Rising operational complexity has been identified as the top risk for the mining and metals industry in 2026, according to EY’s latest annual report. This assessment, based on an analysis of 500 survey responses gathered from June to July 2025, highlights a significant shift in the sector’s primary concerns. The report suggests that the industry must fundamentally disrupt its operational approaches to maintain competitiveness amidst increasingly difficult extraction conditions, deeper mining operations, and persistently declining ore grades.

The complexity arises from a confluence of factors, including increasingly challenging ore bodies, the necessity of mining at greater depths, and a global trend of declining ore grades. These conditions amplify operational variability due to inconsistent ore geometry and geotechnical challenges. Aging infrastructure and persistent workforce shortages exacerbate these issues. The trend of depleted quality deposits is forcing operations into more remote geographical regions, introducing additional costs and risks associated with underdeveloped infrastructure, technically demanding extraction, and heightened environmental or political exposure. This creates a disconnect with investor expectations for operational predictability.

EY’s top-ten challenge ranking for 2026 also includes rising costs and productivity concerns, capital requirements, resource and reserve limitations, license to operate considerations, workforce challenges, geopolitical tensions, digital transformation and innovation demands, sustainability requirements, and evolving business models.

Financial and productivity pressures have intensified, with royalty payments seeing a substantial increase. In 2024, International Council on Mining and Metals (ICMM) member companies paid US$13.4 billion in royalties and US$28.6 billion in corporate income tax to host countries. This pushed combined royalty and corporate income tax rates to 40.6 percent, marking a 7.7 percent increase year-over-year. These financial burdens are compounded by labor shortages, expanding trade tariffs, elevated energy expenses, and supply chain disruptions, all of which contribute to higher logistics and procurement costs. These inefficiencies negatively impact profit margins and reduce operational agility.

Capital investment, while descending from the top position held the previous year, remains a critical challenge, ranking third on EY’s list. Mining companies are increasingly competing for investment capital in markets heavily influenced by technology sector investments. The weighted average cost of capital for mining has more than doubled in comparison to major technology companies, a trend attributed to higher interest rates and the sector’s inherent capital intensity.
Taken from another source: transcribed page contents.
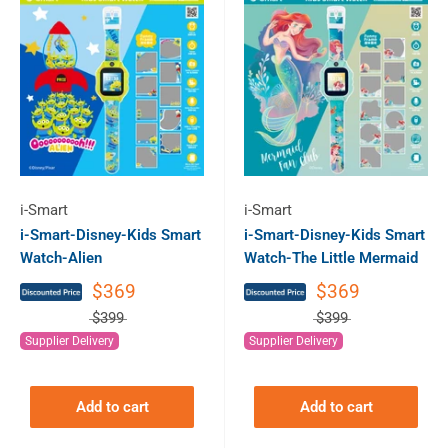
i-Smart
i-Smart
i-Smart-Disney-Kids Smart
i-Smart-Disney-Kids Smart
Watch-Alien
Watch-The Little Mermaid
$369
$369
$399
$399
Supplier Delivery
Supplier Delivery
Add to cart
Add to cart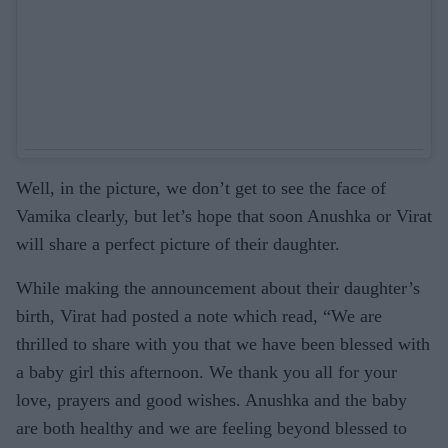
Well, in the picture, we don’t get to see the face of
Vamika clearly, but let’s hope that soon Anushka or Virat
will share a perfect picture of their daughter.
While making the announcement about their daughter’s
birth, Virat had posted a note which read, “We are
thrilled to share with you that we have been blessed with
a baby girl this afternoon. We thank you all for your
love, prayers and good wishes. Anushka and the baby
are both healthy and we are feeling beyond blessed to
Perhaps the most concerning medium-term threat highlighted is the acute labor crisis. Some reports project significant retirements within Canada’s mining workforce in the coming years, with insufficient candidates to fill these roles. Seventy-five percent of surveyed executives expressed limited confidence in their ability to resolve this staffing crisis, which, despite ranking sixth among the top challenges, was a recurring theme throughout the EY report. Insufficient staffing, whether due to a lack of qualified candidates or vacant positions, directly leads to reduced productivity, increased operational costs, and compromised safety outcomes. The industry faces intense competition for specialized expertise, driving up labor compensation while simultaneously struggling to attract new talent to mining careers.

In response to these multifaceted challenges, EY recommends strategic pathways involving targeted investments in productivity improvements. This includes implementing sophisticated management operating systems, adopting advanced processing technologies for lower-grade ore recovery, and utilizing predictive analytics for preventive maintenance programs to mitigate operational risks.

District-level collaboration is identified as a particularly promising avenue for growth in 2026. Joint ventures and partnerships among neighboring mining operations can facilitate resource sharing, improved complexity management, and operational optimization. Examples of successful collaboration include partnerships in Ontario’s Ring of Fire region with Indigenous nations and agreements among mining companies, underscoring the viability of collective approaches.

The report places significant emphasis on long-term planning, acknowledging the rapidly shifting geopolitical landscape and its potential to disrupt mineral supply chains. Strategic initiatives such as brownfield reprocessing and collaborative partnerships are suggested to align individual company interests with broader societal needs, recognizing the essential role of minerals and metals in sustaining global life systems.

Comprehensive strategies for navigating the sector’s complex landscape in 2026 also involve human-centered approaches, investments in digital innovation, transparent communication with investors, integration of renewable energy sources, and enhanced community engagement.